(Extracted data entries)
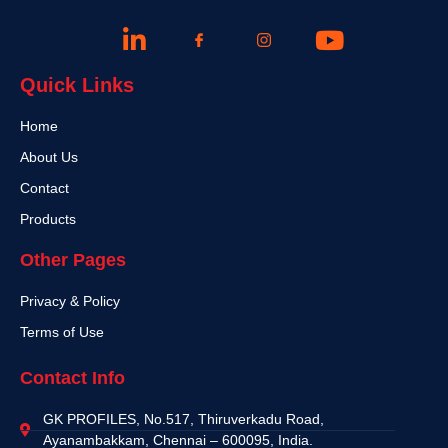
Quick Links
Home
About Us
Contact
Products
Other Pages
Privacy & Policy
Terms of Use
Contact Info
GK PROFILES, No.517, Thiruverkadu Road,
Ayanambakkam, Chennai – 600095, India.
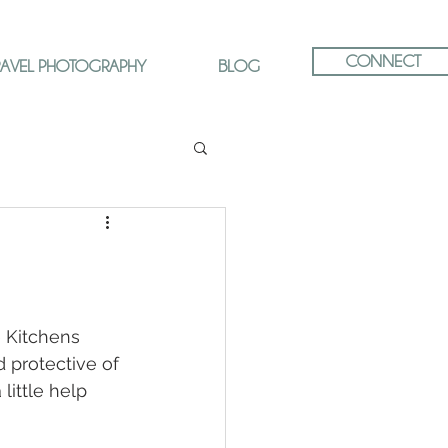
CONNECT
RAVEL PHOTOGRAPHY
BLOG
e Kitchens 
 protective of 
little help 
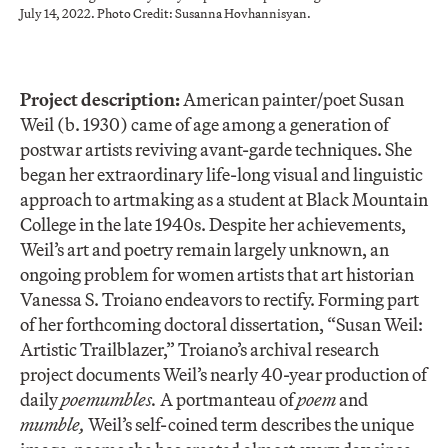
July 14, 2022. Photo Credit: Susanna Hovhannisyan.
Project description:
American painter/poet Susan
Weil (b. 1930) came of age among a generation of
postwar artists reviving avant-garde techniques. She
began her extraordinary life-long visual and linguistic
approach to artmaking as a student at Black Mountain
College in the late 1940s. Despite her achievements,
Weil’s art and poetry remain largely unknown, an
ongoing problem for women artists that art historian
Vanessa S. Troiano endeavors to rectify. Forming part
of her forthcoming doctoral dissertation, “Susan Weil:
Artistic Trailblazer,” Troiano’s archival research
project documents Weil’s nearly 40-year production of
daily
poemumbles.
A portmanteau of
poem
and
mumble,
Weil’s self-coined term describes the unique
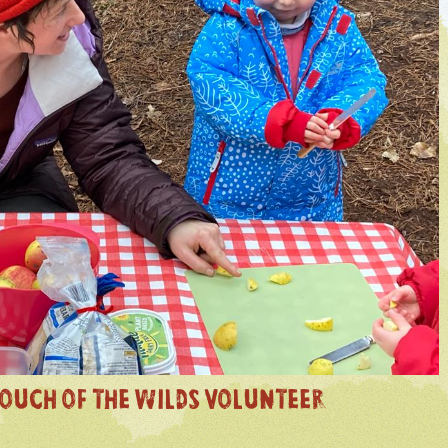
OUCH OF THE WILDS VOLUNTEER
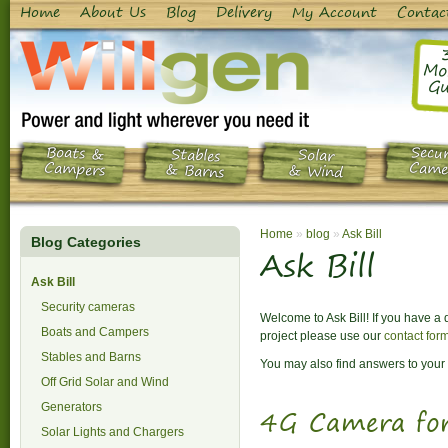
Home
About Us
Blog
Delivery
My Account
Contac
Mo
Gu
Boats &
Secur
Stables
Solar
Campers
Came
& Barns
& Wind
Home
»
blog
»
Ask Bill
Blog Categories
Ask Bill
Ask Bill
Security cameras
Welcome to Ask Bill! If you have a
Boats and Campers
project please use our
contact for
Stables and Barns
You may also find answers to your 
Off Grid Solar and Wind
Generators
4G Camera for
Solar Lights and Chargers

GOAL OF THE EXERCISE => When pictures appear in the records above, leave them out and reproduce exactly each line from the first through the line containing "postwar artists reviving", both included.

TASK SOLUTION =>
Quick Links
Home
About Us
Contact
Products
Other Pages
Privacy & Policy
Terms of Use
Contact Info
GK PROFILES, No.517, Thiruverkadu Road,
Ayanambakkam, Chennai – 600095, India.
CONNECT
RAVEL PHOTOGRAPHY
BLOG
e Kitchens 
 protective of 
little help 
July 14, 2022. Photo Credit: Susanna Hovhannisyan.
Project description:
American painter/poet Susan
Weil (b. 1930) came of age among a generation of
postwar artists reviving avant-garde techniques. She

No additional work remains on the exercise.